Йехар светло улыбнулся ему и похлопал по плечу.

– Конечно, все. Разве ты не видел, какой силы был выброс? Их не спасло даже то, что Эдмус был на передней стене, а они оцепили Город.

Д`Каас согласно засипел что-то и озадаченно подергал амулет-накопитель на груди.

Эдмус уже спустился и теперь сиял. Не так, как несколько минут назад, но, когда он смотрел на Ифирь – чем-то было похоже. А смотрел он в основном на нее.

Виола же смотрела на меня. Недоуменно.

– И… и вот это вот… всё?

Ответил Йехар, который тоже лучился. Не так, как Эдмус, а просто от общей радости, что мооны получили такой подарочек.

– Не знаем. Ведь остались еще Города, захваченные моонами, но, раз эти темные твари теперь остановлены… можно считать, что равновесие в мире восстановилось? Впрочем, решать, конечно, не нам.

– Четвертое правило, – скривилась я, и тут голос подал Цепеок.

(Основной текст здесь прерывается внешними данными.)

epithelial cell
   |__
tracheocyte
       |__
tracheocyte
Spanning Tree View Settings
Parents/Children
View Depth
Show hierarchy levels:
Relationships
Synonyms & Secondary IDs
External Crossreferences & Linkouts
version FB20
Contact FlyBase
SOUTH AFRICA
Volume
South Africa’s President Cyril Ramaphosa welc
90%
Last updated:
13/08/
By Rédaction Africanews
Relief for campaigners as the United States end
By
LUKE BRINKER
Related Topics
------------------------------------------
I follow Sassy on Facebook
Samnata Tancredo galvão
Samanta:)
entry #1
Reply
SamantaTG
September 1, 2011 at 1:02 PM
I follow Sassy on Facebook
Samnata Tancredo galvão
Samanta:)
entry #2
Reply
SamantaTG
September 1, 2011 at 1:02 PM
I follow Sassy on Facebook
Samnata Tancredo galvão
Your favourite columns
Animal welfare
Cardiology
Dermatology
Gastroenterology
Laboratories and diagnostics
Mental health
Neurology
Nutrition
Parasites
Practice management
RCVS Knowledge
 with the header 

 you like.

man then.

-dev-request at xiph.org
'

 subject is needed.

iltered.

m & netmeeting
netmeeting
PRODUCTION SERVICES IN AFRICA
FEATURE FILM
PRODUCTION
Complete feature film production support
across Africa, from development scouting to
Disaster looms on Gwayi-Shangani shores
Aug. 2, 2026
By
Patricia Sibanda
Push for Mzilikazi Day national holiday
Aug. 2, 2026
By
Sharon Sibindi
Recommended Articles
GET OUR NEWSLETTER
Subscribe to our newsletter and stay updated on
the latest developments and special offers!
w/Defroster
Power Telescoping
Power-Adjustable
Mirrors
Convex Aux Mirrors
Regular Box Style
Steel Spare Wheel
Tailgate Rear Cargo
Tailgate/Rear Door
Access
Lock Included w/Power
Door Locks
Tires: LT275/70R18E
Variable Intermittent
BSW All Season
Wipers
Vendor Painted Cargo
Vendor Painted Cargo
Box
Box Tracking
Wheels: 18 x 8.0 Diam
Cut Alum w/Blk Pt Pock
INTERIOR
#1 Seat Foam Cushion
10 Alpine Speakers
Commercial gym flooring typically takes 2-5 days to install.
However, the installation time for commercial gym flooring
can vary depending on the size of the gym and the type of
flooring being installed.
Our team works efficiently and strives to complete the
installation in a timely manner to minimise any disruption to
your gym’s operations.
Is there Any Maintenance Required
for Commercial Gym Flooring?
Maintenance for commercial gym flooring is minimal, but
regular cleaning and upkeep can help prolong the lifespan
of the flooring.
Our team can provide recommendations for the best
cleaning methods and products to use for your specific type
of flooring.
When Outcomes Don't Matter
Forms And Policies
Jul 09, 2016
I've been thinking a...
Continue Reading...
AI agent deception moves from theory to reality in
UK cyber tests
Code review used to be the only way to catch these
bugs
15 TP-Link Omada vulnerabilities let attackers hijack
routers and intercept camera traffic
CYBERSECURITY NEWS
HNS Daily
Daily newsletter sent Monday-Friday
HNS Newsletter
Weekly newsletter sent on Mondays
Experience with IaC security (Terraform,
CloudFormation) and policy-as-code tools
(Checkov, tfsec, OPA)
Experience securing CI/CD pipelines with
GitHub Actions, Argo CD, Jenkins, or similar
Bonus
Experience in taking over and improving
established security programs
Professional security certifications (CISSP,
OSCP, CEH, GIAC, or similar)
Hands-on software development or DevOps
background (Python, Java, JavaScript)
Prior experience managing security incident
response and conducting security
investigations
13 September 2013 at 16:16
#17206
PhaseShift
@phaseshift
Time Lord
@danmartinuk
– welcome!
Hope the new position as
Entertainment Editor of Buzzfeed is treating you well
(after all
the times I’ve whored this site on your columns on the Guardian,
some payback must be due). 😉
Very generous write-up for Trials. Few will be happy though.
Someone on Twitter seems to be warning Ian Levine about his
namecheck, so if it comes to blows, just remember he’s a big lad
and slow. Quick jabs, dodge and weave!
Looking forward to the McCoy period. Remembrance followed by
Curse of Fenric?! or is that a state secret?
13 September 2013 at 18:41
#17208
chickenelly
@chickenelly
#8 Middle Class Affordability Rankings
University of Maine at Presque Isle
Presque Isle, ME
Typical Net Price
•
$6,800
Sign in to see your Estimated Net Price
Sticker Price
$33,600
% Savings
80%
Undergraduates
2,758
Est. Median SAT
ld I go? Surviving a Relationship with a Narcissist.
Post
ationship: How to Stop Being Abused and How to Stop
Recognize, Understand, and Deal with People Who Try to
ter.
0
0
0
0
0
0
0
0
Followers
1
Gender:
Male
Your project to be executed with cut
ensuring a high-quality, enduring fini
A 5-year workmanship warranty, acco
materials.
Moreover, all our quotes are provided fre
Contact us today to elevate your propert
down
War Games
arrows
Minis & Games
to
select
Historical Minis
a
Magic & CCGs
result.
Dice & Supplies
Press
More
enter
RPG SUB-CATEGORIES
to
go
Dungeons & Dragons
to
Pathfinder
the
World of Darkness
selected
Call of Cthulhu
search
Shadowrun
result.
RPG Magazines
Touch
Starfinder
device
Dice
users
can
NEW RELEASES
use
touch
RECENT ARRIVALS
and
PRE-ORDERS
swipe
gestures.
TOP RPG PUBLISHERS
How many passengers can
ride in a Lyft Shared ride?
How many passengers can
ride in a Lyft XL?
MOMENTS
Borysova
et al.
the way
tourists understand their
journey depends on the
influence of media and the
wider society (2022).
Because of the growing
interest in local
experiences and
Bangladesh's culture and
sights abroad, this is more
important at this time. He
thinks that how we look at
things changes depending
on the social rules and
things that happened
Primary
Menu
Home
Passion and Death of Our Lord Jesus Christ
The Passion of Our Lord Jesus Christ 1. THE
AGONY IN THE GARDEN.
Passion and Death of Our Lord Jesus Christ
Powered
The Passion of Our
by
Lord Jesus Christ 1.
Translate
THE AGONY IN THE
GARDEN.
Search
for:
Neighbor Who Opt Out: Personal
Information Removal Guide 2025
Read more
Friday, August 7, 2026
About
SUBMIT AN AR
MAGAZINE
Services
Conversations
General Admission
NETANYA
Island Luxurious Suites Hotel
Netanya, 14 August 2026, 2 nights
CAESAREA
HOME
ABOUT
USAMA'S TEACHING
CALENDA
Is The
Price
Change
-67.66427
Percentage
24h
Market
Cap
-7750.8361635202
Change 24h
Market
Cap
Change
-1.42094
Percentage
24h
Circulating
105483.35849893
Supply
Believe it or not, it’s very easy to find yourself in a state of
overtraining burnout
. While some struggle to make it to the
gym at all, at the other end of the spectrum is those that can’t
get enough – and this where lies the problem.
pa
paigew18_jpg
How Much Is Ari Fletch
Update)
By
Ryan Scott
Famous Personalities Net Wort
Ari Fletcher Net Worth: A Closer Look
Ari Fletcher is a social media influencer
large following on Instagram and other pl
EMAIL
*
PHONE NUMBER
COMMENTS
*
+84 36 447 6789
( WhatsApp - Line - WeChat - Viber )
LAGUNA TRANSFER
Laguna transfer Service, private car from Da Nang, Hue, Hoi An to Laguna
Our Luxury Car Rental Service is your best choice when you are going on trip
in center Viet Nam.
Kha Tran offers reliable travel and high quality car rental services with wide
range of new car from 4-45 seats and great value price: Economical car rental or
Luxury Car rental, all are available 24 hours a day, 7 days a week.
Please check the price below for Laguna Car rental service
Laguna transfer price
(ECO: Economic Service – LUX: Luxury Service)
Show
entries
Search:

Папаша-герцог сориентировался удивительно по-русски:

– Это надо отметить!

И все согласно загалдели, что ага, надо, и больше всех усердствовал наш шут, то есть, теперь… да нет. Для меня он шутом и останется. Потому что таковым сам себя считает.

Слуга покорный – по второму разу присутствовать на здешних пирушках. Хоть бы Арка, что ли, открылась… Ах да, тут еще всеобщее ликование. Вот уж чего я терпеть не могу.

– Идемте! – гордо провозгласил Цепеок, по-хозяйски обнимая Эдмуса за плечи. – Заодно свяжем вас обетом брака!

– Ну вот, только захочешь пожрать, а тебя окрутить хотят, – отшучивался Эдмус, подмигивая Ифирь. Та хмурила брови и грозила кулаком. Д`Каас волокся позади, имея все такой же озадаченный вид, а мы уж почти совсем сошли со стены, но тут заметили, что кое-кого не хватает.

Даже нескольких кое-кого.

– Весл?

Алхимик стоял все так же, вцепившись ногтями в камень стены, будто хотел удержаться на ногах, и смотрел туда, где несколько минут назад были рати моонов, а теперь поднималось в небо красное ленивое солнце. Он болезненно щурился, но не отводил глаз, а выражение лица было напряженным до жесткости, и я была уверена: сколько раз его ни позови сейчас – он не услышит.

Раз уж он не заметил такого соседства…

В пяти шагах от него, глядя вниз с пораженным видом, застыла Милия. Она сжимала свой жезл, но пользоваться им не собиралась: странница отсутствовала мысленно. Раз уж тоже не заметила такого соседства.

Эта пара: стройная фигура Милии, светящаяся изнутри, и невысокий алхимик в висящем мешком плаще неопределенной расцветки – представляла собой странный контраст на фоне сегодняшнего рассвета.

– Э-эй! – Виола было направилась к алхимику, но ее перехватил Йехар.

– Не надо. Идемте.

– Оставить их наедине? – усомнилась я. – И у кого больше шансов выжить?

– Оставить их… в одиночестве, – помолчав, рыцарь добавил: – Ибо он и она одиноки сейчас в своих мыслях. Идемте.